:: Activity ::
Go through the entries and transcribe each one exactly, dropping the pictures.

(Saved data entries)
-*-*-
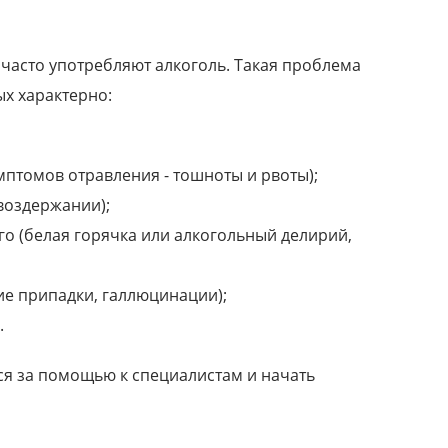
 часто употребляют алкоголь. Такая проблема
х характерно:
мптомов отравления - тошноты и рвоты);
воздержании);
о (белая горячка или алкогольный делирий,
про персонал
ие припадки, галлюцинации);
.
Понравилась девушка администратор,
приветливая такая, много улыбалась=)) я
даже на минуту...
ся за помощью к специалистам и начать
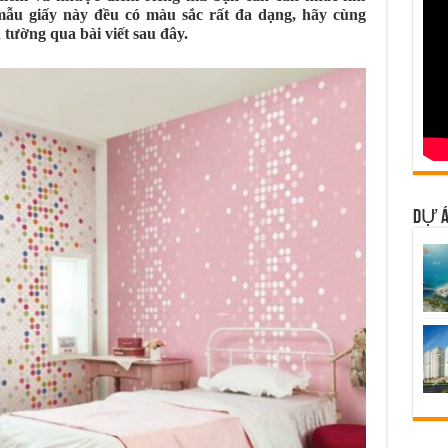
ẫu giấy này đều có màu sắc rất đa dạng, hãy cùng
ường qua bài viết sau đây.
DỰ Á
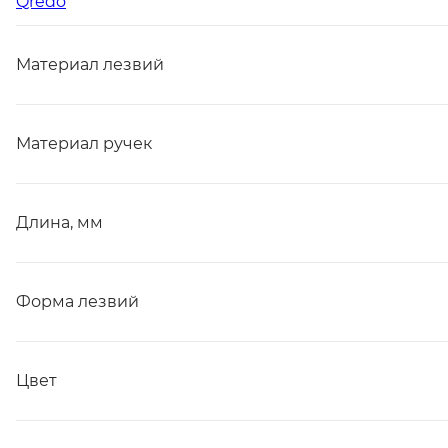
Qredo
Материал лезвий
Материал ручек
Длина, мм
Форма лезвий
Цвет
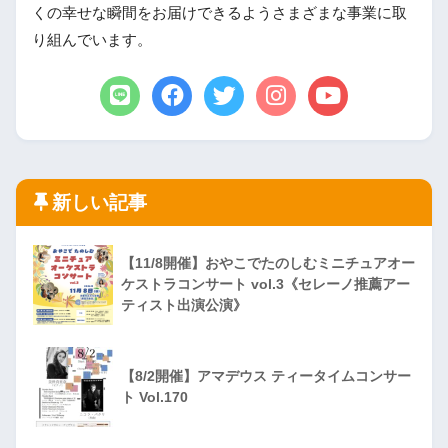
くの幸せな瞬間をお届けできるようさまざまな事業に取
り組んでいます。
新しい記事
【11/8開催】おやこでたのしむミニチュアオー
ケストラコンサート vol.3《セレーノ推薦アー
ティスト出演公演》
【8/2開催】アマデウス ティータイムコンサー
ト Vol.170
-*-*-
:: Result for this exercise ::
 часто употребляют алкоголь. Такая проблема
х характерно:
мптомов отравления - тошноты и рвоты);
воздержании);
о (белая горячка или алкогольный делирий,
про персонал
ие припадки, галлюцинации);
.
Понравилась девушка администратор,
приветливая такая, много улыбалась=)) я
даже на минуту...
ся за помощью к специалистам и начать
ẫu giấy này đều có màu sắc rất đa dạng, hãy cùng
ường qua bài viết sau đây.
DỰ Á
Qredo
Материал лезвий
Материал ручек
Длина, мм
Форма лезвий
Цвет
くの幸せな瞬間をお届けできるようさまざまな事業に取
り組んでいます。
新しい記事
【11/8開催】おやこでたのしむミニチュアオー
ケストラコンサート vol.3《セレーノ推薦アー
ティスト出演公演》
【8/2開催】アマデウス ティータイムコンサー
ト Vol.170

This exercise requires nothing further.